History provides insight into the potential pitfalls of rapid technology-driven scientific discovery. spectrometerFor example, the 1860s introduced a wave of new hypothetical chemical elements, including both actual discoveries, such as helium, and phantoms, such as: coronium—a hypothetical element rooted in real-life observations that required decades of theoretical research in physics and chemistry to resolve. With AI-guided search, some discoveries become scientifically meaningful. Others will be artifacts of the search process. We need to develop new skills to understand models that we have not directly built and continue to develop first-principles-based models for separating helium and coronium.
Fourth, agent coding frameworks enable more mathematically sophisticated models. Some of the most highly regarded and mathematically rigorous models in computational neuroscience, such as mean-field theory from statistical physics, employ advanced techniques that require years of intensive training to master. As we move to “,”prove the atmosphere”, the outlook for equation-based AI-assisted theoretical research is changing. Systems that can work with symbolic mathematics and executable code simultaneously open up new research directions with mathematically sophisticated models by supporting researchers who are very accustomed to computer terminals but not blackboards.
It is worth recognizing that this acceleration and expansion of theoretical possibilities comes with real risks, especially for trainees. For theorists, it’s not just friction that transforms ideas into equations and then into code. It is a form of disciplined thinking. As theorists build models one by one, they develop an intimacy with the models that forces understanding.
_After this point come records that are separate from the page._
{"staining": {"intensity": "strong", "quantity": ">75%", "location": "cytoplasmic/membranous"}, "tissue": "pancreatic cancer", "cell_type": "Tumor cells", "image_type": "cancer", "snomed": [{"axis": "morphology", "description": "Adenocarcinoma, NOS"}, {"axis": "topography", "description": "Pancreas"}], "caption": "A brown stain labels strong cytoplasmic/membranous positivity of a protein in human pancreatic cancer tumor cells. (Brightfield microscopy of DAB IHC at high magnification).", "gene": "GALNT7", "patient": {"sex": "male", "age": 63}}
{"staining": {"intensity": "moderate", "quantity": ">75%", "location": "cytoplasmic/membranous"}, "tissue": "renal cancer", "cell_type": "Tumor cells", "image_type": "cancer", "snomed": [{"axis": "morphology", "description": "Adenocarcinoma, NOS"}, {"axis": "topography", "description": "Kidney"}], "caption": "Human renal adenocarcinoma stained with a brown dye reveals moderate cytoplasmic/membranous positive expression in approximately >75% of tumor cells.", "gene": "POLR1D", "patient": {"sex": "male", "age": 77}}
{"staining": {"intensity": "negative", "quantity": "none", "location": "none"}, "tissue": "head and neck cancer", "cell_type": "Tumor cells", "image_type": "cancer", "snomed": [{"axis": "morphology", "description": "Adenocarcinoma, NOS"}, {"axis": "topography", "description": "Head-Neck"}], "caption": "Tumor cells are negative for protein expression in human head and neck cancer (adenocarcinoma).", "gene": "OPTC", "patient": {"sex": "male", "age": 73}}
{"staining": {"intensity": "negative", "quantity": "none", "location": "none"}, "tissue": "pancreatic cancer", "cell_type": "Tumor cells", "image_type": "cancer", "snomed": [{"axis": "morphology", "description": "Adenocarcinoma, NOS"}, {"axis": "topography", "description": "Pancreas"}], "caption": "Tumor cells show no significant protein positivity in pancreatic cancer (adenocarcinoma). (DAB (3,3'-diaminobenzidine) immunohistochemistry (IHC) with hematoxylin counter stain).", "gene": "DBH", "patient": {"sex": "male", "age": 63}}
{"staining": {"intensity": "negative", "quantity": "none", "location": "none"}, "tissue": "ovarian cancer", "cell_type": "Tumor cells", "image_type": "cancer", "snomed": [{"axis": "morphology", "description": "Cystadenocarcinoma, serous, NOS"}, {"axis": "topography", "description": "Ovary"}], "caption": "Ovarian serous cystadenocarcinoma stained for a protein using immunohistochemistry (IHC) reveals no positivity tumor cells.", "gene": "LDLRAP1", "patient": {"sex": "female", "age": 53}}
Slow, painstaking construction makes modelers aware of gaps in their own reasoning, and vague intuitions confront reality. Automating this struggle risks creating a world in which theorists are unable to deeply understand their models. For trainees, this is especially dangerous. Advisors face the heavy responsibility of determining which struggles are worth preserving to protect the conditions in which learning takes place.
But there are still more serious risks. It is precisely this struggle that often evokes real theoretical insights. By spending nights staring at unexplained behavior in models, theorists make conceptual leaps that lead to real discoveries. If we lose the battle, we may lose not only understanding but also inspiration itself. The field, while prolific, is in danger of becoming shallow, generating models faster than we can generate insights. as Tim Requas recently discussed About AI-assisted writing, “If struggling to articulate an idea is part of the process of understanding it, tools that avoid that struggle can degrade the quality of thinking that is most important to actual discovery.”
Agenttic coding frameworks help realize Abbott’s vision. That means the freedom to explore and reject ideas quickly, the removal of technical barriers that reduce model adoption, and the ability for more researchers to explore complex, mathematically rigorous models. The north star of living through these times is remembering that most ideas are bound to fail and that to cultivate and maintain this discretion, we may need to periodically step away from the AI and return to the proven resources of our own minds.